My new favorite thing is baked oatmeal. I have always been a huge fan of regular oatmeal, but I was always skeptical about baked oatmeal. I didn’t want it to taste like I was eating a cookie for breakfast. I was pleasantly surprised the first time I made it. The texture was great, and it saves in the refrigerator even better. It will definitely be one of those things I pre bake and heat up when needed. My favorite thing to do is to pour some soy milk over a huge scoop of it. We used cranberries and persimmons, but you can literally put anything in it. This year, I am trying not to eat 10 cheeseburgers every day, so if you are like me and trying to eat a bit more mindful, I urge you to try out this Persimmon & Cranberry Baked Oatmeal. Add the mix-ins you like, and maybe play around with things a bit. I have a batch in the fridge right now I am about to dig into. I hope you guys enjoy it. Happy New Year!
Persimmon & Cranberry Baked Oatmeal
Serves 6 to 8
2 cups rolled oats
1/2 cup light brown sugar
1/3 cup flaxseed meal
2 1/2 teaspoon ground cinnamon
1 teaspoon baking powder
1/2 teaspoon salt
1 cup coconut milk
1 cup low-fat milk
1 1/2 teaspoons vanilla extract
1 1/2 tablespoons melted coconut oil (can substitute melted butter)
2 fuyu (jiro) persimmons, peeled and chopped
2/3 cup fresh (or frozen) cranberries, blanched
1 banana, chopped
2 tablespoon butter, softened
maple syrup, optional
1. Preheat oven to 375°F.
2. Generously grease an 8”x 8” baking dish and set aside.
3. Place first 6 ingredients into a mixing bowl and toss together.
4. In another mixing bowl whisk together both milks, the egg, vanilla and coconut oil.
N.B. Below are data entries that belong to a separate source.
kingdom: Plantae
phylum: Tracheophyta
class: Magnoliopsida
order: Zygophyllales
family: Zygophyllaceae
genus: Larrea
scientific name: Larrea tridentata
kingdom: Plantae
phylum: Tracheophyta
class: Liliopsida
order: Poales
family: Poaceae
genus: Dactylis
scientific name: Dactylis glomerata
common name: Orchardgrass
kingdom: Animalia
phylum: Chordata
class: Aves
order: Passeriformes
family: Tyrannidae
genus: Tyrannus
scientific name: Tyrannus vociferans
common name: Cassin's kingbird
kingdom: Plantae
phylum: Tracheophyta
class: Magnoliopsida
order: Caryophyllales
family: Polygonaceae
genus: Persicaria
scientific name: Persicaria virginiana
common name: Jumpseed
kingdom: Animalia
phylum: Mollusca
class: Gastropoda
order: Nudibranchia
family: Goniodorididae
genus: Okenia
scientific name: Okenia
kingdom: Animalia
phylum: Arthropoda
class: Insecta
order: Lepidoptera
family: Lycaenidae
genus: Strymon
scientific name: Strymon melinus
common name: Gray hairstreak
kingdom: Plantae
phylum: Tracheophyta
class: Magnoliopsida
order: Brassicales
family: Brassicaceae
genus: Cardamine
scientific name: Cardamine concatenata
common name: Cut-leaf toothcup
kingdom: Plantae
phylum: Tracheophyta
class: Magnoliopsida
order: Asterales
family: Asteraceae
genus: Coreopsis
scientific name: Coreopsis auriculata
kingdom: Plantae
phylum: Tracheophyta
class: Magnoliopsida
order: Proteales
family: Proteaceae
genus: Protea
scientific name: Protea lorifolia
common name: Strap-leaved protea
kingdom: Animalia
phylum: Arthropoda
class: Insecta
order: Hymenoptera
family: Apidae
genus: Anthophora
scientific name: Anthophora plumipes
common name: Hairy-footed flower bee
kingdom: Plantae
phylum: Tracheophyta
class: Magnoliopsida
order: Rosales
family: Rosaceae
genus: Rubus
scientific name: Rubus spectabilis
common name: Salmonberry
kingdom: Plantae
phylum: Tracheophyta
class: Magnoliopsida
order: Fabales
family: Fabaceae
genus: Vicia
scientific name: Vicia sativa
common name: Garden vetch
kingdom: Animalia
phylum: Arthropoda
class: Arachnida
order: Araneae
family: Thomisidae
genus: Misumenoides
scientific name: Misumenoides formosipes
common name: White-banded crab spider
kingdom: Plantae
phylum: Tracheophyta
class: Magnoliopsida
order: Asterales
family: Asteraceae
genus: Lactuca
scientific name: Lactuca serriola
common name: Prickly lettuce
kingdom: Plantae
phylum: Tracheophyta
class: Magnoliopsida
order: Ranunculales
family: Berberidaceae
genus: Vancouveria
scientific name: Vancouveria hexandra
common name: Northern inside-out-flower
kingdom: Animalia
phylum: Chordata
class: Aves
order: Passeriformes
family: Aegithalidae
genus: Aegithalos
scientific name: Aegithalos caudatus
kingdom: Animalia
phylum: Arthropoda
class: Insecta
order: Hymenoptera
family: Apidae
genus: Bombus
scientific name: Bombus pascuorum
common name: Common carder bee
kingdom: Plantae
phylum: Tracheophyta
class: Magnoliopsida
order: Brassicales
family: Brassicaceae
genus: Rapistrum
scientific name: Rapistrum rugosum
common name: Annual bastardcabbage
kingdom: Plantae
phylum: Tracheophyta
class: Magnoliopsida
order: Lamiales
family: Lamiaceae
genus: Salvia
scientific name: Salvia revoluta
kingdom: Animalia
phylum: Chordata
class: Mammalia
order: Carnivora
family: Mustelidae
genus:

5. Pour the milk mixture over the oat mixture and stir together. Fold in the remaining ingredients until just combined.
6. Pour mixture into the prepared baking dish and smooth surface with a spatula.
7. Dot the top with butter and bake for 40 to 45 minute or until golden brown. Allow oatmeal to cool about 7 minutes before drizzling with syrup, if using. Serve.